En su primera temporada como equipo de Liga Endesa la ciudad de Burgos se volcó con el equipo, y es que cada fin de semana, el Coliseum Burgos alberga a 10.000 almas que arropan a los suyos. “Cuando llegue a Burgos había sólo 2.000 personas. Ahora hay lista de esperas, los bares se llenan para ver los partidos. Creo que somos la envidia de la ACB”, aseguró Javi Vega, que por entonces era jugador del San Pablo, ante las cámaras de Movistar Plus.

Sin embargo, los resultados no acompañaron. El equipo pecó de inexperiencia y comenzaron perdiendo los siete primeros partidos de Liga. Lo que hacía crecer las sombras entre las calles de burgos de una posible vuelta a la LEB Oro.

Algo que el club no podía permitirse, y menos tras haber luchado como nadie por vivir este sueño. La victoria ante el Murcia, y la llegada a la plantilla del escolta norte americano, John Jenkins, cambió por completo el rumbo del Burgos. Finalmente terminó con 13 victorias en su casillero y ocupando la decimocuarta posición.

Todo estaba listo para una segunda temporada en la máxima categoría del baloncesto español, y esta vez, con experiencia y una mejor plantilla, el Burgos quería luchar por cotas más altas. Con un juego alegre, rápido y diferente, terminaron la temporada con 15 victorias, hecho que los llevó a las décimo primera posición.

Sin duda una temporada histórica para el club, ya que este resultado les permitiría jugar por primera vez en su historia una competición europea, la Liga de Campeones de Baloncesto.

2020, un año para la historia

Nadie olvidará este año 2020. El momento en el que mundo tuvo que detenerse y encerrarse en su casa.

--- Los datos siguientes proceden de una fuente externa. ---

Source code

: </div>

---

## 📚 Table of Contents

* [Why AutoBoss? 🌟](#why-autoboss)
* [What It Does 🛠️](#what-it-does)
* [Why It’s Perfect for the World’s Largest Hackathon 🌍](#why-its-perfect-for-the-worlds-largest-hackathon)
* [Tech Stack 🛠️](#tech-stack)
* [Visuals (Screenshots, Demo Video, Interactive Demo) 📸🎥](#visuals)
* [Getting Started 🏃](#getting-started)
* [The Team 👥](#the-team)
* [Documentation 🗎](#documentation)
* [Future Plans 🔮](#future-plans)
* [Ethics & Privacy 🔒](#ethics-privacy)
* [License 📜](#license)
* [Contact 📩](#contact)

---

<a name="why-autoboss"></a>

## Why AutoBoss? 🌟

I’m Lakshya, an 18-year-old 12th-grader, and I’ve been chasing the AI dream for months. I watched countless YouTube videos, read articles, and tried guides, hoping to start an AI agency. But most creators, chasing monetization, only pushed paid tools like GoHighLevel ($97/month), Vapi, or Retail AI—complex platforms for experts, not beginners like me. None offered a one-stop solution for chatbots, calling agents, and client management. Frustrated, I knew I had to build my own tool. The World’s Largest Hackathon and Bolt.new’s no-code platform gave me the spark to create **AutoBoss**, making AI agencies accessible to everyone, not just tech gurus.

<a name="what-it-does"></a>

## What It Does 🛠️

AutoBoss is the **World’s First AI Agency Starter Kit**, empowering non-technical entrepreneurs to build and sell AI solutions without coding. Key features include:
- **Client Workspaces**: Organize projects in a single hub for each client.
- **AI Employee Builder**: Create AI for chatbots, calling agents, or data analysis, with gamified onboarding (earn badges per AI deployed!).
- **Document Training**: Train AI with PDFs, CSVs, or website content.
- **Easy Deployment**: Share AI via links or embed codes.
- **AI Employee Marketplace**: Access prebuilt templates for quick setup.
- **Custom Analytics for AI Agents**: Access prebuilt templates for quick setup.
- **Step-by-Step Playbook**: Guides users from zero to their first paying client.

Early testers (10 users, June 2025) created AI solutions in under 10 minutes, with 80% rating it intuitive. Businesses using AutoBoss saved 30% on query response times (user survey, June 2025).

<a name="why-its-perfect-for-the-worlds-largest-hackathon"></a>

Que el mundo verdaderamente estuvo indefenso ante un enemigo invisible.

Muchos optarán por no querer recordar este año, pero eso no ocurrirá en Burgos. Y es que este 2020 estará por siempre en la mente de los aficionados del San Pablo.

La temporada comenzó con un gran Burgos, manteniendo su juego alegre y rápido, lo que le llevó a clasificarse para la Copa del Rey. Sin embargo, el equipo castellanoleonés tuvo que ceder su plaza al Unicaja, ya que los malagueños eran los anfitriones.

Un hecho que no impidió al Burgos a continuar jugando un gran baloncesto hasta que la competición se paró debido al COVID-19. Hasta ese momento el San Pablo Burgos ocupaba el décimo puesto de la competición.

Con un parón con muchas dudas de cómo acabaría la temporada, la Liga Endesa decidió organizar una Fase Final en Valencia, como solución definitiva.

Una Fase Final a la que viajó el Burgos, y en primera fase vencieron a Real Madrid, Casademont Zaragoza y Morabank Andorra. Estos resultados les permitió jugar las semifinales de la Liga Endesa por primera vez en su historia. Sin embargo, el sueño acabó cuando el equipo cayó frente a Valencia Basket.

Pero ahí no terminaría la temporada, aún quedaba por jugarse la Fase Final de la Champions League en Atenas. Los ocho mejores equipos de la temporada jugarían por llevarse el título. En primera ronda, el San Pablo Burgos pasó por encima del Hapoel de Jerusalén, y en semifinales hizo lo propio con el Dijon francés. Estaban en la final, el equipo que hasta hace solo cuatro años estuvo a punto de desaparecer jugaría una final europea. La primera en su historia.

El resto ya lo conocen, a los doce segundos la afición del San Pablo Burgos miró hacía el marcador, lo podían decir orgullosos, eran campeones de Europa. Ahora solo queda por ver cuál será el siguiente capítulo de un equipo que es historia del baloncesto español.